[Brief]: After going through the data below, state how many lines contain "reset", and nothing else.

--------

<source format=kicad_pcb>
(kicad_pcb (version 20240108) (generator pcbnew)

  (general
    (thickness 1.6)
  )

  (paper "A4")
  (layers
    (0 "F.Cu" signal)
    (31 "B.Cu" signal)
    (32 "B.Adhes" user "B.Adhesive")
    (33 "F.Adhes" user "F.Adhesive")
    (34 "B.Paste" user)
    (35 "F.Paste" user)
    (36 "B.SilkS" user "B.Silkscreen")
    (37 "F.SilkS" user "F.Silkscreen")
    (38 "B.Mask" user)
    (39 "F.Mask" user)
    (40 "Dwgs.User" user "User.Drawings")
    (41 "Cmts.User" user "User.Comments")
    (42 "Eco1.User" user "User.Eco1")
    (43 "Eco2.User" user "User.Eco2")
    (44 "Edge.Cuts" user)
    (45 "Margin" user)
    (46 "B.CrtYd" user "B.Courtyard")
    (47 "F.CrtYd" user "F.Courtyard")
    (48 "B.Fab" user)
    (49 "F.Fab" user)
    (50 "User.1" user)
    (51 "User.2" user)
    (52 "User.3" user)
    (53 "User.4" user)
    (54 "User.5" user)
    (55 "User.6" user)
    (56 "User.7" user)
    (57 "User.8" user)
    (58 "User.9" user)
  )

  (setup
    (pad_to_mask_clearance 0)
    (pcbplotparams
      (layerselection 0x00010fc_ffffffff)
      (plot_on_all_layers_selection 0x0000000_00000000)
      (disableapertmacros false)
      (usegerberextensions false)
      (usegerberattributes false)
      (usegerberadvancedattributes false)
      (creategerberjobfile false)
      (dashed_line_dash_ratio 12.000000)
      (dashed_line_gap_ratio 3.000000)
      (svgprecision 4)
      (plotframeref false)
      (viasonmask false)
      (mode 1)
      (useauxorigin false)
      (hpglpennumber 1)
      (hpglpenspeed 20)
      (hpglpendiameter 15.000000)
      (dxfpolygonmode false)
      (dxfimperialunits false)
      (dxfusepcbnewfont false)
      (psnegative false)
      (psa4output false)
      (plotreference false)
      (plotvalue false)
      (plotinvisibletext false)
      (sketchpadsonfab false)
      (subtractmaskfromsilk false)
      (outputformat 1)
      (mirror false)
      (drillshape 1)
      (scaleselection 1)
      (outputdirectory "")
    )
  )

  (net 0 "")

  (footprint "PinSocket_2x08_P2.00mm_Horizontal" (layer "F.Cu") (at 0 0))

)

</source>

--------

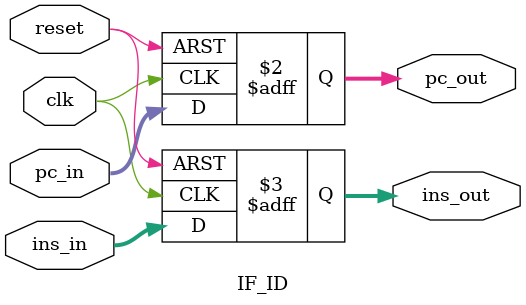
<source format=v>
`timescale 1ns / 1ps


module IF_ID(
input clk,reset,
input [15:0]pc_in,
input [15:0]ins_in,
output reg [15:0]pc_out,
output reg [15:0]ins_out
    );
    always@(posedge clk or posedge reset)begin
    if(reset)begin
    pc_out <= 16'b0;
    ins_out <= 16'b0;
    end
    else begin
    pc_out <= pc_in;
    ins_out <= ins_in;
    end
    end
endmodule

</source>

--------

[Solution to this task]: 3